TO DO
Copy every line of the records below that holds the word "Activox".

(DATASET begins)

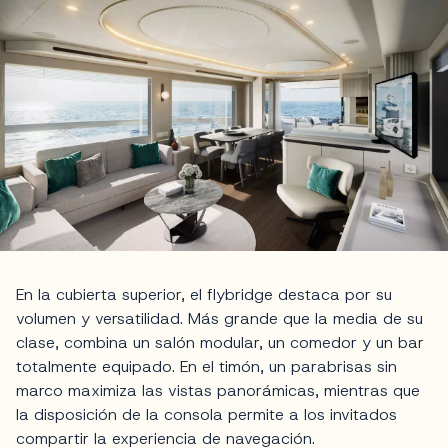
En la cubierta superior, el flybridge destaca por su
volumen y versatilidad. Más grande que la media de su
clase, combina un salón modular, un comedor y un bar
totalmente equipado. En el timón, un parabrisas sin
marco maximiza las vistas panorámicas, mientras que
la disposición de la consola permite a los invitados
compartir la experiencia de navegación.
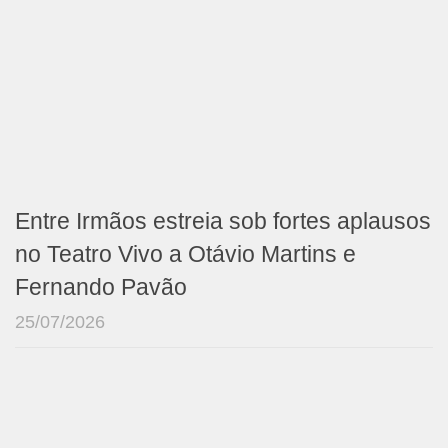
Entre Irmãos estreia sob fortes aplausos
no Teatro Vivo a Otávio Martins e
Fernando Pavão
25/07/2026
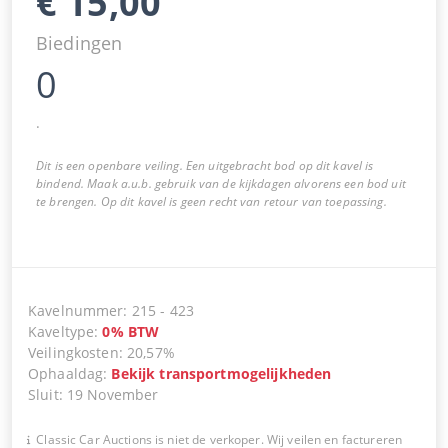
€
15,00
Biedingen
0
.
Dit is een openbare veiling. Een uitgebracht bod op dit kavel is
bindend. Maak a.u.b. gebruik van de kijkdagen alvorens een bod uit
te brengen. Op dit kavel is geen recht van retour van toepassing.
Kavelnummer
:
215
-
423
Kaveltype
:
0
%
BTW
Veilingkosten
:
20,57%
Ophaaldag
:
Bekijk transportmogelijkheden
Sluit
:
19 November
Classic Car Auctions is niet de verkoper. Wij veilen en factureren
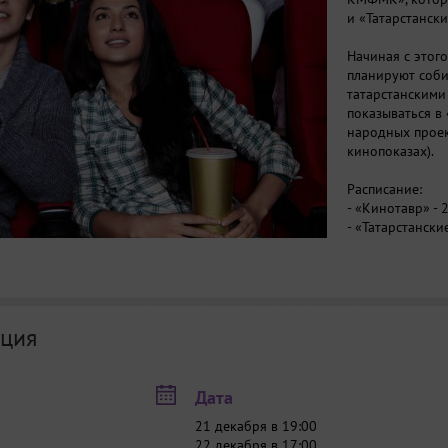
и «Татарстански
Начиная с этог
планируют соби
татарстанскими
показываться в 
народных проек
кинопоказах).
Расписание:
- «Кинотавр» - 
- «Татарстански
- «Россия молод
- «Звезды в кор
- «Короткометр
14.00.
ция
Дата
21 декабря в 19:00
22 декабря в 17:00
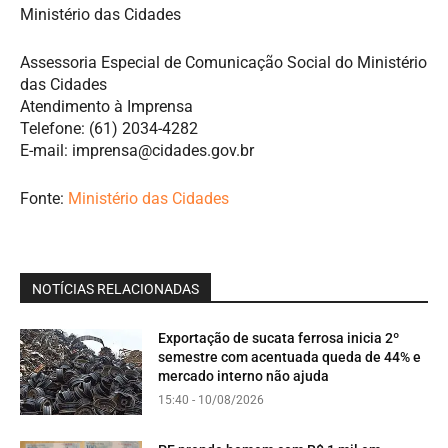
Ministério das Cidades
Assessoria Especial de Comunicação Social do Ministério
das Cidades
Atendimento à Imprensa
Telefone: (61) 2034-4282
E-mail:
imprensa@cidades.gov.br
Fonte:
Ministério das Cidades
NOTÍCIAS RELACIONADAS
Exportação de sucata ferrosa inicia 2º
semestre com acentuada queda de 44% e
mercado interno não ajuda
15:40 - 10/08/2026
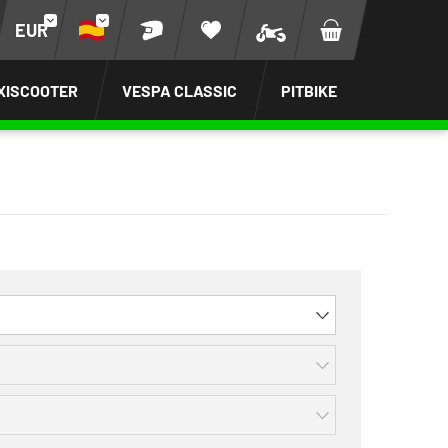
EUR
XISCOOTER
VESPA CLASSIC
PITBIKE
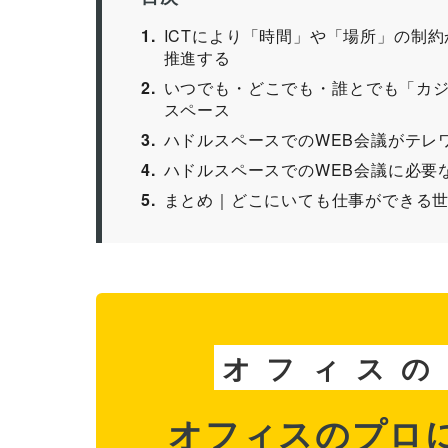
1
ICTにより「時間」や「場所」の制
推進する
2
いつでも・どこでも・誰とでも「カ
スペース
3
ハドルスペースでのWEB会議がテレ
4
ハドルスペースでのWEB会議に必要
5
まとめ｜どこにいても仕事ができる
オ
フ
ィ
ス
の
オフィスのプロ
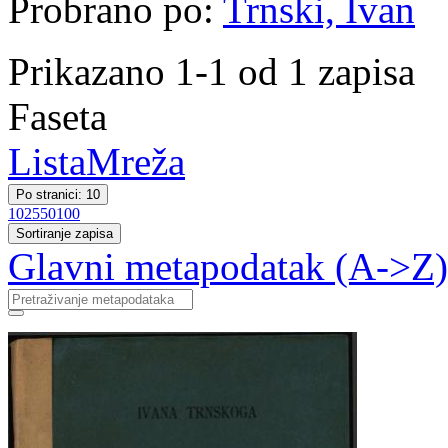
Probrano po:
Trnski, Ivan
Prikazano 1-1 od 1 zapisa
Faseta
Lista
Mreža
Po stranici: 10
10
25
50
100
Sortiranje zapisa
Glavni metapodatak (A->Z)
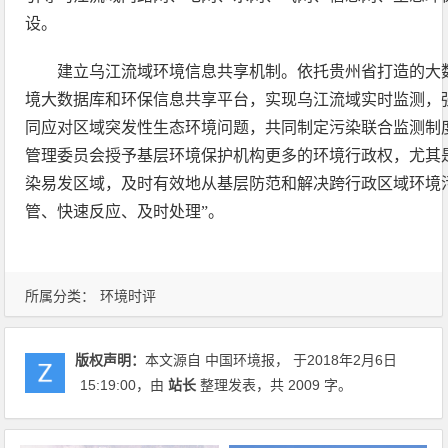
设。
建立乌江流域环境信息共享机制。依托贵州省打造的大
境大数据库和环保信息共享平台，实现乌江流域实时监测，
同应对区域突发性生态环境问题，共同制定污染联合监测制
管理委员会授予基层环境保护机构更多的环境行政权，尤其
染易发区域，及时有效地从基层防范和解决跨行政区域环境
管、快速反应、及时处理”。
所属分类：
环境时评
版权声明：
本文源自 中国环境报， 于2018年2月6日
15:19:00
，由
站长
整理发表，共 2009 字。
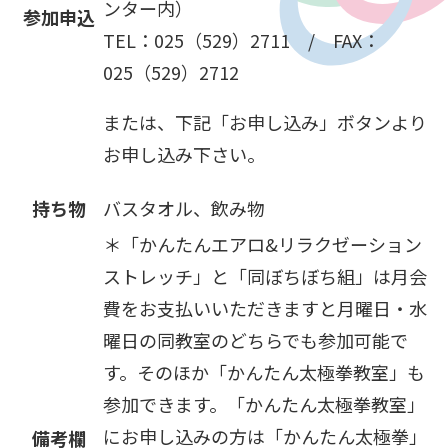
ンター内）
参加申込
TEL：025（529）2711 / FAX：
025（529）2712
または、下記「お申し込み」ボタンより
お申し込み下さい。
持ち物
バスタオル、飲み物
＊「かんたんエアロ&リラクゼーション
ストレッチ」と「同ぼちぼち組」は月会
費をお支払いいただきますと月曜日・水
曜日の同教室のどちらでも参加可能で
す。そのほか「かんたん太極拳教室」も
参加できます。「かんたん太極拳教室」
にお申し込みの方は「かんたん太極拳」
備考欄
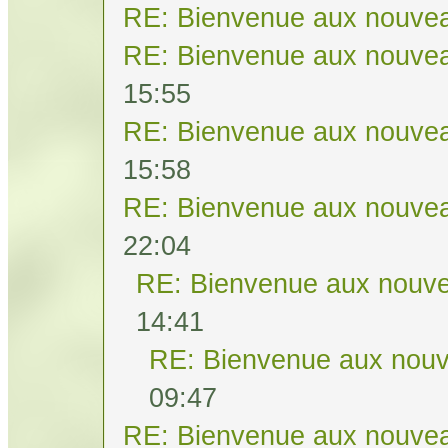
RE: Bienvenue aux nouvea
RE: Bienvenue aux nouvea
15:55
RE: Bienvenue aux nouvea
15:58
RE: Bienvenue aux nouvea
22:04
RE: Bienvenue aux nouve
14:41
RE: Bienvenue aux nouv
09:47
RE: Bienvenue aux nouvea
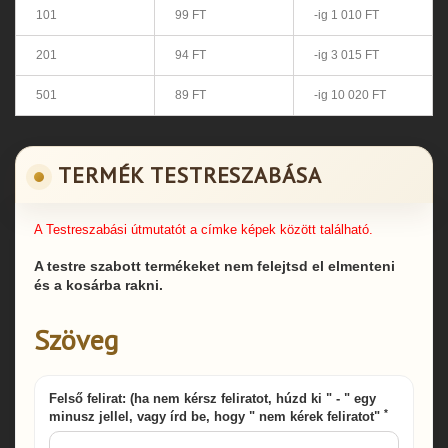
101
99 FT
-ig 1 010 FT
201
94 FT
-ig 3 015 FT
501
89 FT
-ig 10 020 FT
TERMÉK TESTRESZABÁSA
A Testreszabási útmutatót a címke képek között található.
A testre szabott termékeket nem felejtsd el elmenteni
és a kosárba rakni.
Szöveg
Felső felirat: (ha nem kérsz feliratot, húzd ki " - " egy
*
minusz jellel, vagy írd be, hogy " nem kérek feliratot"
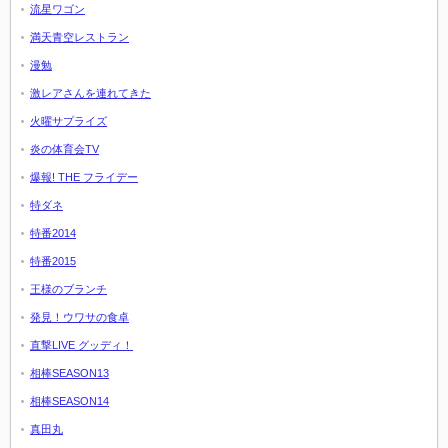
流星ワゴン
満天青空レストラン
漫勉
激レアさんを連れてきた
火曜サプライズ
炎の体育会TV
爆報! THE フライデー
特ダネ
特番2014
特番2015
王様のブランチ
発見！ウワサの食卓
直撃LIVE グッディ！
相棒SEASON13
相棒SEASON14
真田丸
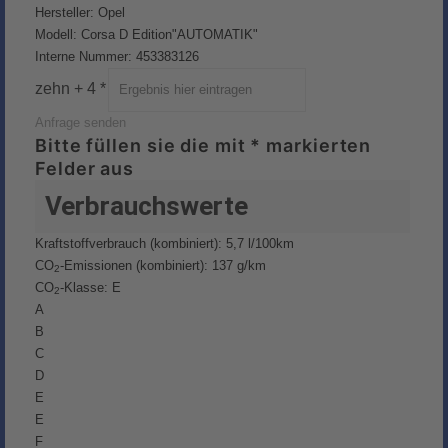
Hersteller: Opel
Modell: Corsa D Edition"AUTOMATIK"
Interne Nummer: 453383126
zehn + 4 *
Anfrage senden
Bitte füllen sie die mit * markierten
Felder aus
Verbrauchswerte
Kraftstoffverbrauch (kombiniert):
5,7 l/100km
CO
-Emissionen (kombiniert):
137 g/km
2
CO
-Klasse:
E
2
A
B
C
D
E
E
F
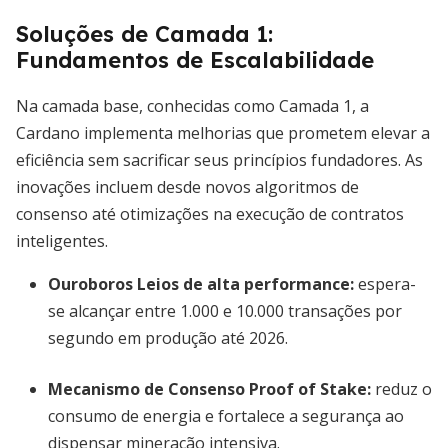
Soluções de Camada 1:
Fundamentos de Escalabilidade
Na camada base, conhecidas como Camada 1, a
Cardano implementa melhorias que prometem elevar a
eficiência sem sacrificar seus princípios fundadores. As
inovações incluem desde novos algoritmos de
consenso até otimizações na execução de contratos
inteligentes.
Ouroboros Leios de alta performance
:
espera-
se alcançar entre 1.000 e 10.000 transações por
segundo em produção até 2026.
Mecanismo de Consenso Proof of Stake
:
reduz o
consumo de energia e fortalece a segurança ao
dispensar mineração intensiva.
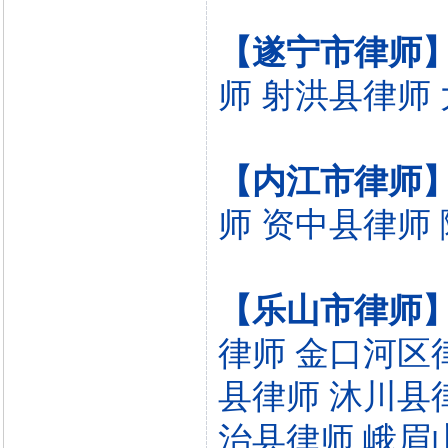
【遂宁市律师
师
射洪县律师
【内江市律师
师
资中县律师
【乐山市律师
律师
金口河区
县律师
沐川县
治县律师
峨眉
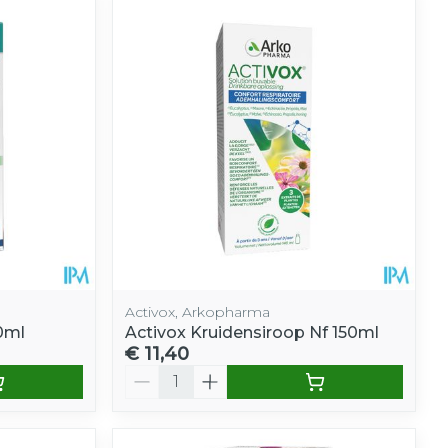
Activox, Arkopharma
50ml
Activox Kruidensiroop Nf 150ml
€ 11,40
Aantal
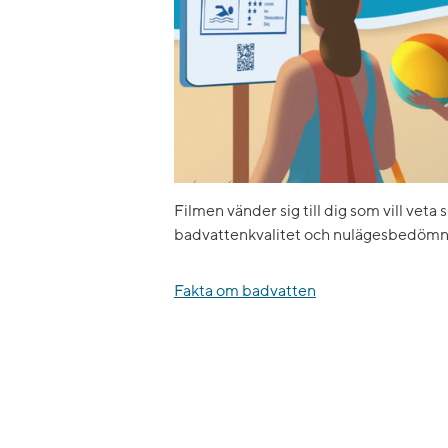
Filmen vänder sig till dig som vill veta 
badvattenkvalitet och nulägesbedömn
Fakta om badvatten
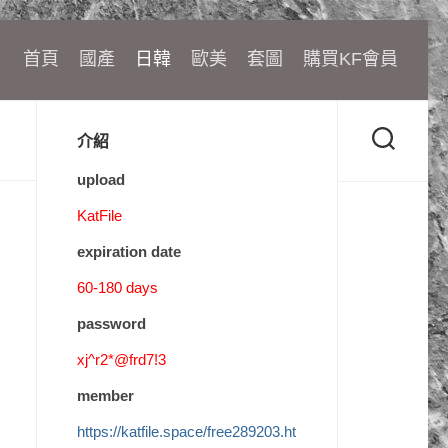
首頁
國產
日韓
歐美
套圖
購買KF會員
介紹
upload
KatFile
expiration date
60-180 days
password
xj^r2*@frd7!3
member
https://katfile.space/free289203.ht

(DATASET ends)

RESPONSE
Activox, Arkopharma
Activox Kruidensiroop Nf 150ml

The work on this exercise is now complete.